Minnesota Wild Owner Craig Leipold (left) introduced the team’s new GM Paul Fenton on May 21.
Before we even started the interview, new Minnesota Wild General Manager Paul Fenton was more than happy to talk about our shared northeast United States upbringing. He grew up in Springfield, Mass., just about an hour and a half from my hometown of Selkirk, N.Y. Instantly, we talked about rivalries in the AHL between Springfield and Glens Falls. He regaled me with stories of how he got his call up to the NHL and playing alongside Marcel Dionne. His love for the game and the memories that it’s given him were clear and infectious. It was also what has given him success and a desire to be in hockey management at the highest level.
If good things truly do come to those who wait, then Fenton should have the time of his life in Minnesota. He was hired by owner Craig Leipold on May 21 away from Nashville where he’d been the assistant GM for the last 12 years and with the organization in other roles for the past 20.
“Past (job interviews) that I had gone to I don’t know what happened,” Fenton said. “Maybe I was trying too hard. With Craig, there was already a comfort level there. I already knew what he was like as a person. I have had several conversations with him, socialized with him and saw him as an owner in a light that I’d like to work for someone like that.”

*RECORDS SHOWN*

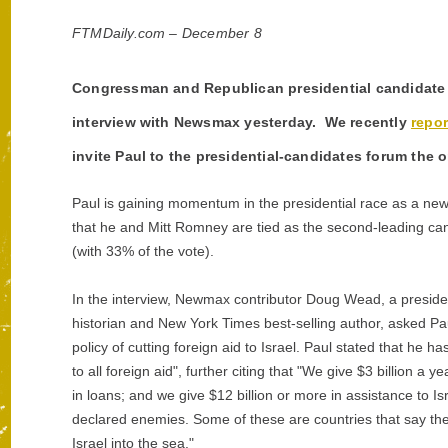
FTMDaily.com – December 8
Congressman and Republican presidential candidate R
interview with Newsmax yesterday. We recently
repo
invite Paul to the presidential-candidates forum the 
Paul is gaining momentum in the presidential race as a 
that he and Mitt Romney are tied as the second-leading can
(with 33% of the vote).
In the interview, Newmax contributor Doug Wead, a preside
historian and New York Times best-selling author, asked Pa
policy of cutting foreign aid to Israel. Paul stated that he ha
to all foreign aid", further citing that "We give $3 billion a ye
in loans; and we give $12 billion or more in assistance to Isr
declared enemies. Some of these are countries that say they
Israel into the sea."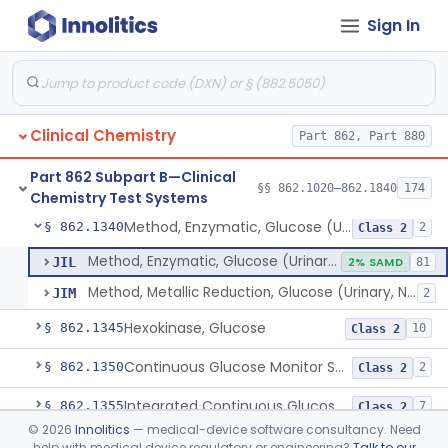
Sign In
Uridine-5-Diphosphoglucose, Nad (U.V.), Alpha-D Galactose-1-Phosphate
§ 862.1315
2
Class 2
Sodium Hydroxide And Phenol Red (Titrimetric), Gastric Acidity
§ 862.1320
2
Class 1
Radioimmunoassay, Gastrin
§ 862.1325
1
Class 1
Clinical Chemistry
Part 862, Part 880
Electrophoretic, Globulin
§ 862.1330
4
Class 1
Part 862 Subpart B—Clinical
Radioimmunoassay, Glucagon
§ 862.1335
§§ 862.1020–862.1840
174
1
Class 1
Chemistry Test Systems
Method, Enzymatic, Glucose (Urinary, Non-Quantitative)
§ 862.1340
2
Class 2
Method, Enzymatic, Glucose (Urinary, Non-Quantitative)
JIL
2% SAMD
81
Method, Metallic Reduction, Glucose (Urinary, Non-Quantitative)
JIM
2
Hexokinase, Glucose
§ 862.1345
10
Class 2
Continuous Glucose Monitor Secondary Display
§ 862.1350
2
Class 2
Integrated Continuous Glucose Monitoring System, Factory Calibrated
§ 862.1355
7
Class 2
©
2026
Innolitics
— medical-device software consultancy. Need
Interoperable Automated Glycemic Controller
§ 862.1356
2
Class 2
help with medical device regulatory or engineering?
Talk to our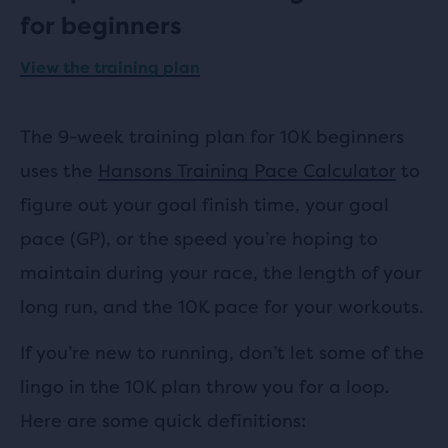
for beginners
View the training plan
The 9-week training plan for 10K beginners
uses the
Hansons Training Pace Calculator
to
figure out your goal finish time, your goal
pace (GP), or the speed you’re hoping to
maintain during your race, the length of your
long run, and the 10K pace for your workouts.
If you’re new to running, don’t let some of the
lingo in the 10K plan throw you for a loop.
Here are some quick definitions: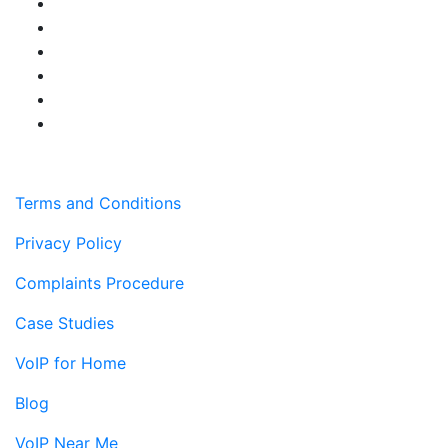
Terms and Conditions
Privacy Policy
Complaints Procedure
Case Studies
VoIP for Home
Blog
VoIP Near Me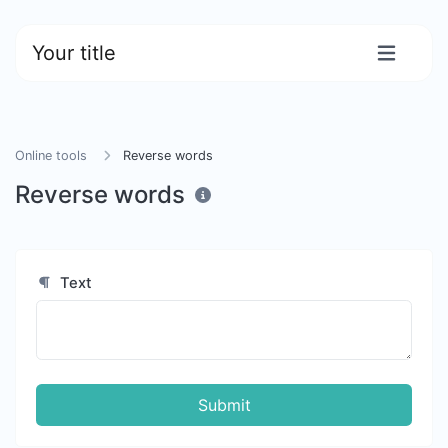
Your title
Online tools
Reverse words
Reverse words
Text
Submit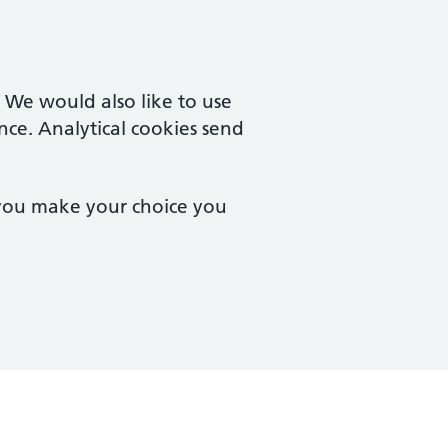
. We would also like to use
nce. Analytical cookies send
 you make your choice you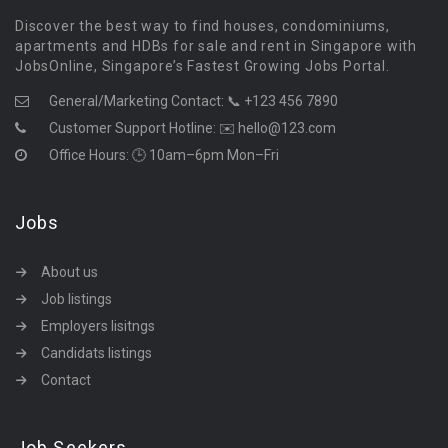
Discover the best way to find houses, condominiums,
apartments and HDBs for sale and rent in Singapore with
JobsOnline, Singapore’s Fastest Growing Jobs Portal.
General/Marketing Contact:
📞 +123 456 7890
Customer Support Hotline:
✉️ hello@123.com
Office Hours: 🕒 10am–6pm Mon–Fri
Jobs
About us
Job listings
Employers lisitngs
Candidats listings
Contact
Job Seekers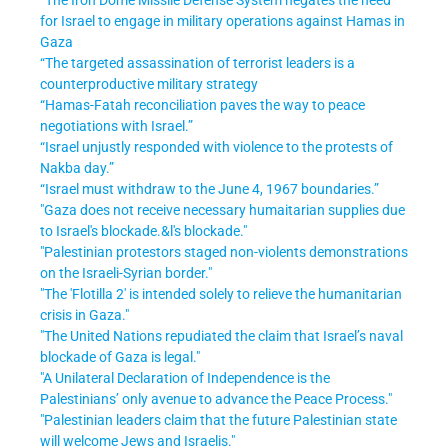
for Israel to engage in military operations against Hamas in
Gaza
“The targeted assassination of terrorist leaders is a
counterproductive military strategy
“Hamas-Fatah reconciliation paves the way to peace
negotiations with Israel
.”
“Israel unjustly responded with violence to the protests of
Nakba day
.”
“Israel must withdraw to the June 4, 1967 boundaries
.”
"Gaza does not receive necessary humaitarian supplies due
to Israel's blockade.&l's blockade."
"Palestinian protestors staged non-violents demonstrations
on the Israeli-Syrian border."
"The 'Flotilla 2' is intended solely to relieve the humanitarian
crisis in Gaza."
"The United Nations repudiated the claim that Israel’s naval
blockade of Gaza is legal."
"A Unilateral Declaration of Independence is the
Palestinians’ only avenue to advance the Peace Process."
"Palestinian leaders claim that the future Palestinian state
will welcome Jews and Israelis."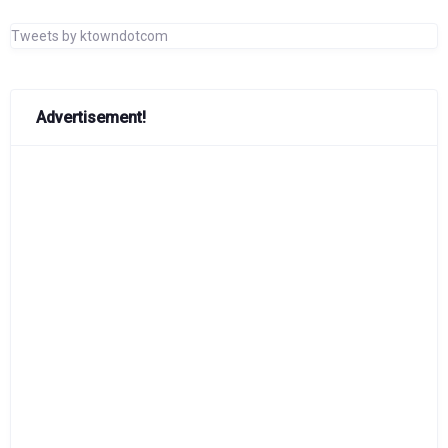
Tweets by ktowndotcom
Advertisement!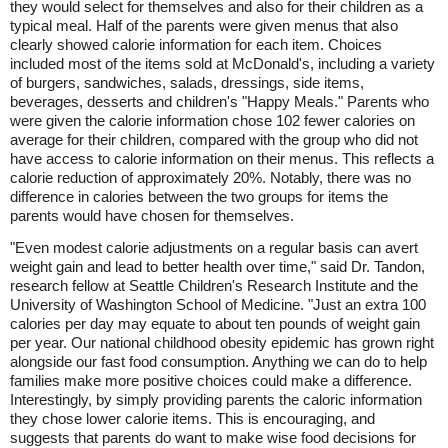
they would select for themselves and also for their children as a
typical meal. Half of the parents were given menus that also
clearly showed calorie information for each item. Choices
included most of the items sold at McDonald's, including a variety
of burgers, sandwiches, salads, dressings, side items,
beverages, desserts and children's "Happy Meals." Parents who
were given the calorie information chose 102 fewer calories on
average for their children, compared with the group who did not
have access to calorie information on their menus. This reflects a
calorie reduction of approximately 20%. Notably, there was no
difference in calories between the two groups for items the
parents would have chosen for themselves.
"Even modest calorie adjustments on a regular basis can avert
weight gain and lead to better health over time," said Dr. Tandon,
research fellow at Seattle Children's Research Institute and the
University of Washington School of Medicine. "Just an extra 100
calories per day may equate to about ten pounds of weight gain
per year. Our national childhood obesity epidemic has grown right
alongside our fast food consumption. Anything we can do to help
families make more positive choices could make a difference.
Interestingly, by simply providing parents the caloric information
they chose lower calorie items. This is encouraging, and
suggests that parents do want to make wise food decisions for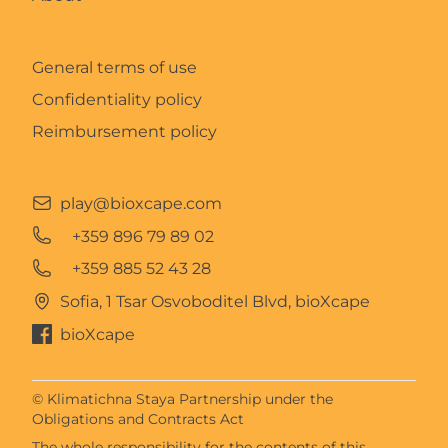
General terms of use
Confidentiality policy
Reimbursement policy
play@bioxcape.com
+359 896 79 89 02
+359 885 52 43 28
Sofia, 1 Tsar Osvoboditel Blvd, bioXcape
bioXcape
© Klimatichna Staya Partnership under the
Obligations and Contracts Act
The whole responsibility for the contents of this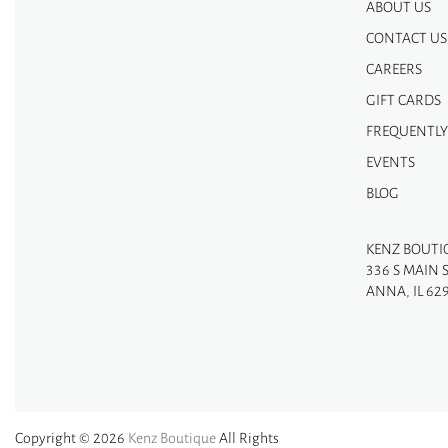
ABOUT US
CONTACT US
CAREERS
GIFT CARDS
FREQUENTLY
EVENTS
BLOG
KENZ BOUTI
336 S MAIN 
ANNA, IL 62
Copyright © 2026
Kenz Boutique
All Rights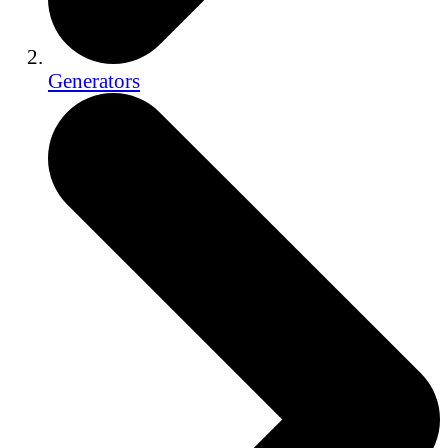
Generators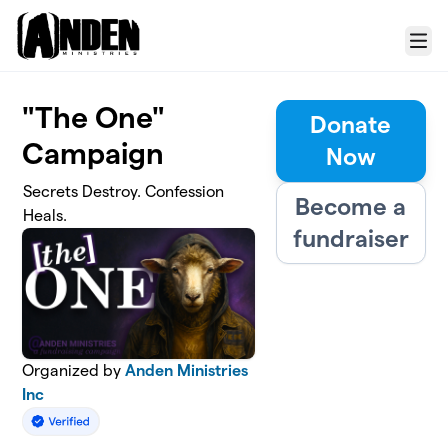
Skip to main content
Menu
"The One"
Donate
Campaign
Now
Secrets Destroy. Confession
Become a
Heals.
fundraiser
Organized by
Anden Ministries
Inc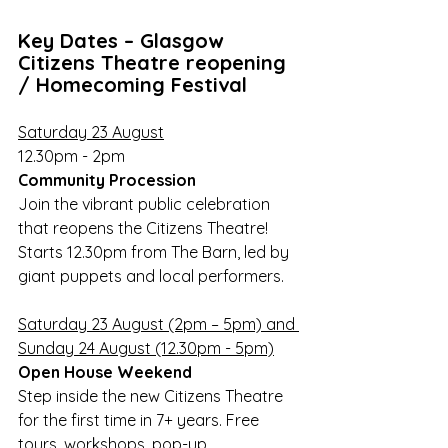
Key Dates – Glasgow 
Citizens Theatre reopening 
/ Homecoming Festival
Saturday 23 August
12.30pm - 2pm 
Community Procession
Join the vibrant public celebration 
that reopens the Citizens Theatre! 
Starts 12.30pm from The Barn, led by 
giant puppets and local performers.
Saturday 23 August (2pm – 5pm) and 
Sunday 24 August (12.30pm - 5pm)
Open House Weekend 
Step inside the new Citizens Theatre 
for the first time in 7+ years. Free 
tours, workshops, pop-up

*TASKS FOR THIS EXERCISE*
- 1) According to the text about Paul Fenton, where did he grow up?
- 2) Extend the text about Paul Fenton's hiring by the Minnesota Wild, starting after its last sentence.
The records are not needed for the work that follows.

*WRITTEN RESPONSES*
- 1) He grew up in Springfield, Massachusetts.

- 2)
Leipold has been familiar with Fenton from his days as owner of the Predators, before he sold the team in 2007. Even then, he knew of his work ethic and passion for the game and that it could someday translate to him being a good GM.
“I know that Wild hockey fans are going to love Paul’s infectious passion for the game and unsurpassed work ethic,” Leipold told NHL.com. “He’s the right person to deliver a Stanley Cup to the State of Hockey.”
That’s pretty high praise from an owner who was very adamant about the type of General Manager that he was looking for.
“This is not a rebuild,” Leipold told reporters back on April 23 when he decided not to give Chuck Fletcher another contract. “And I’ll be very direct about that when I’m interviewing a general manager.”
It seems Fenton agrees with that sentiment - that this Wild team does not need to be a complete tear down to become a contender.
“Leadership and youth,” Fenton said of the strengths of the current roster. “They go hand-in-hand and you’re not gonna win in this league unless you have the correct leaders that have been put into place. And you have to implement all of these young kids now. It’s just the nature of our game. Before the salary cap, you could find a way to buy your team. Now you have to develop your team and you have to replace parts all the time.”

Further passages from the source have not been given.